Real Gone Kid / Dj
Real Gone Kid shows
Music nerds are a strange breed. Whether it’s the internet, dusty music stores or even their girlfriend’s parents music collections, they’re always searching. Never content with their own vast collections of music, much of which they rarely play, the music nerd is at much at home in a noisy nightclub as they are in quiet contemplation, headphones on, staring at the midweek rain through their bedroom window. Real Gone Kid started out as an indie kid who liked Nirvana, Brit Pop and Bob Dylan, but soon realised, he was still looking for that ultimate musical release. His epiphany came when he first heard Future Sound of London’s seminal Papua New Guinea and his world changed. “I don’t remember the station the radio was on, but the music coming from it sounded strange and futuristic.
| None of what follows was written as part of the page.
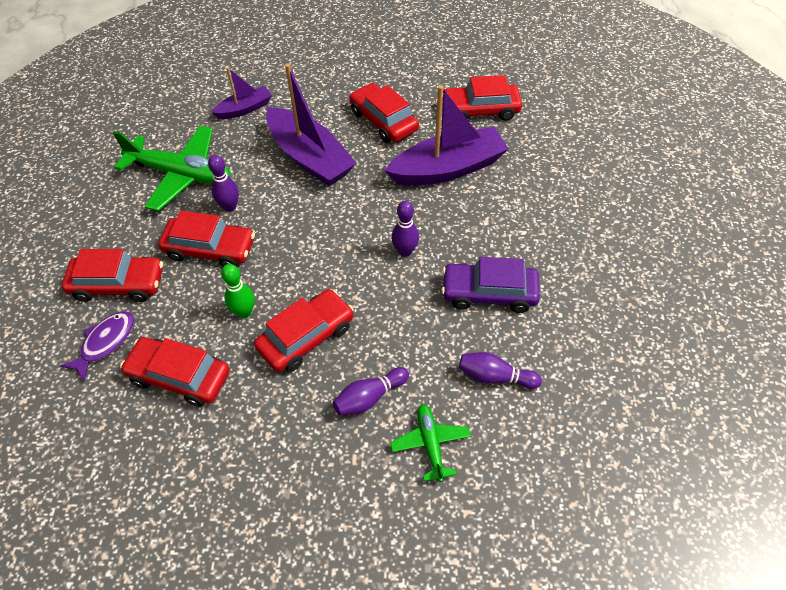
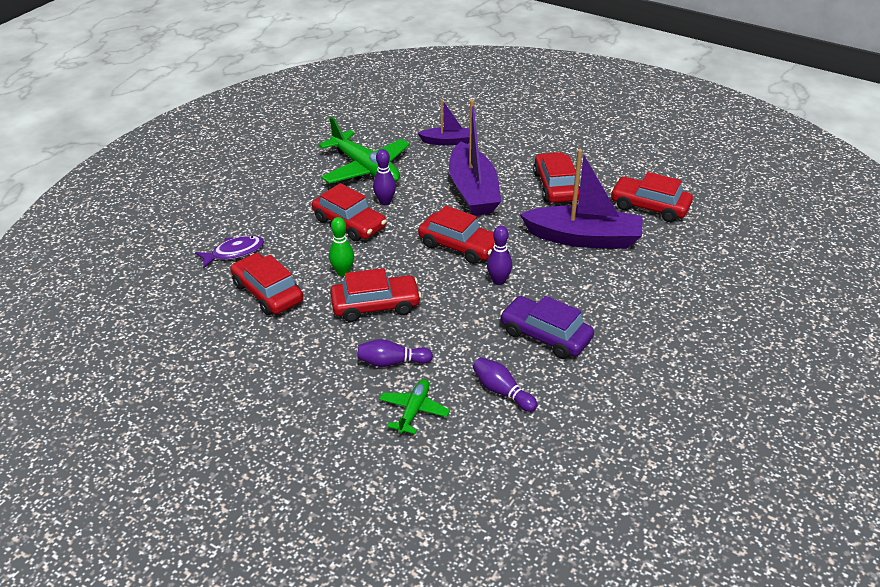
camera: 30 degrees right, 15 degrees down
red car [62,249,163,302] -> red car moved to [418,206,495,264]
I wanted more of it, but I had no clue what music it was.” In those early years he couldn’t afford turntables, so he would record music from the radio and make mix tapes of his favourite tracks. “I’d spend weeks making those bloody tapes!” he laughs, “No one ever heard them but me when I walked the dog.” He got his first set of decks on his 21st birthday and practiced religiously, giving away mixes and getting his friends to let him DJ their house parties, then gigs started coming along with local residencies: “Working the pub crowds was the best training.” He says, smiles beaming from his face as he remembers, “As a resident, you got to know what worked and when. I could time my selections to make the room jump whenever I wanted which blew my mind. I was this quiet kid and I could command the room, that power was infectious.” Real Gone Kid began producing sometime around 2002, but it was a full 10 years before his first release – a breaks remix of ‘You Don’t Know’ – for Melbourne-based singer-songwriter Emma Kilpatrick. Now signed to Baroque, Mirabilis, Whartone and more, his music has found its way into the record collections of his heroes and music nerds alike. And it wasn’t until he began his own imprint, ASTIR. By starting this he has realised a dream he never knew he had. Because, at the heart of it all, is the music. Without hearing FSOL that fateful day, none of his achievements would’ve ever occurred. Music literally saved his life.